Vorgetäuschte Orgasmen gibt es aber nicht nur bei One-Night-Stands, sondern auch in Beziehungen. Mitte März diesen Jahres veröffentlichten kanadische Wissenschaftler*innen eine Studie, die sich mit dem Thema auseinandersetzt. Sie befragten 230 Männer im Alter von 18 bis 29 Jahren, die nach eigenen Angaben schon einmal einen Orgasmus in der aktuellen Beziehung vorgetäuscht hatten, nach ihren Motiven.

Gründe dafür waren schlechter Sex, eine schlechte Partnerwahl, zu viel Alkohol oder alles zusammen. Kurz: Umstände, die zu einem niedrigerem Lustempfinden und zu weniger Befriedigung während des Sex' führten. Mit dem Faken wollten die Männer unangenehmen Gesprächen aus dem Weg gehen, Fragen wie "Findest du mich nicht attraktiv?" vermeiden.

Selbst Männer, die eine sexuell und romantisch zufriedenstellende Beziehung führen, täuschen hin und wieder vor. Laut der Studie simulieren sie, um den gemeinsamen Höhepunkt zu inszenieren.

Orgasmus ist nicht Samenerguss

Der Samenerguss wird normalerweise für den Höhepunkt der männlichen Erregung gehalten. Sex soll in einen Orgasmus mit Ejakulation münden. Am besten bei beiden Beteiligten. So, wie eine Frau einen Orgasmus mit Ejakulation haben kann (so genanntes Squirting), so kann auch umgekehrt ein Mann einen sexuellen Erregungshöhepunkt erleben, ohne dass es zu einem Samenerguss kommt. "Erregungshöhepunkt und Samenerguss sind zwei psychophysiologische Vorgänge, die prinzipiell unabhängig voneinander stattfinden können, auch wenn beide in der Regel nacheinander ablaufen", so der Sexualwissenschaftler Ahlers, der sich in seinem Buch Himmel auf Erden und Hölle im Kopf – Was Sexualität für uns bedeutet vor allem mit der Überwindung sexuellen Leistungsdrucks auseinandergesetzt hat.

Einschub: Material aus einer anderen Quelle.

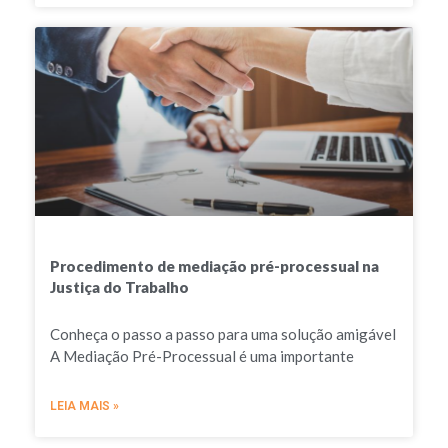
Procedimento de mediação pré-processual na
Justiça do Trabalho
Conheça o passo a passo para uma solução amigável
A Mediação Pré-Processual é uma importante
LEIA MAIS »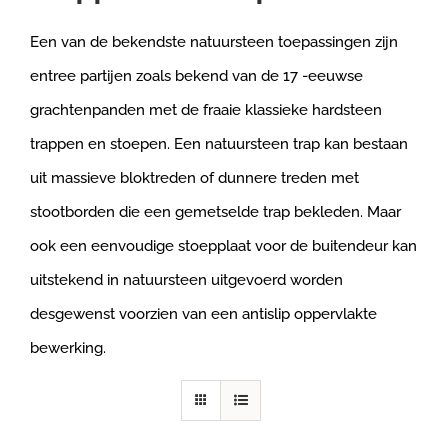
Een van de bekendste natuursteen toepassingen zijn
entree partijen zoals bekend van de 17 -eeuwse
grachtenpanden met de fraaie klassieke hardsteen
trappen en stoepen. Een natuursteen trap kan bestaan
uit massieve bloktreden of dunnere treden met
stootborden die een gemetselde trap bekleden. Maar
ook een eenvoudige stoepplaat voor de buitendeur kan
uitstekend in natuursteen uitgevoerd worden
desgewenst voorzien van een antislip oppervlakte
bewerking.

Entschleunigter Sex – Damit beschäftigt sich auch die Slow-Sex-Bewegung: Keine Handys, keine Orgasmuspflicht, keine Deadlines. Nur zwei Personen, die sich mit viel Zeit aufeinander einlassen und ihrer Lust hingeben. Eine Gelassenheit, die auch bei jedem One-Night-Stand gut tun würde. Zumindest wäre damit das Vortäuschen und die zwanghaften Geilheitsbestätigungen hinfällig.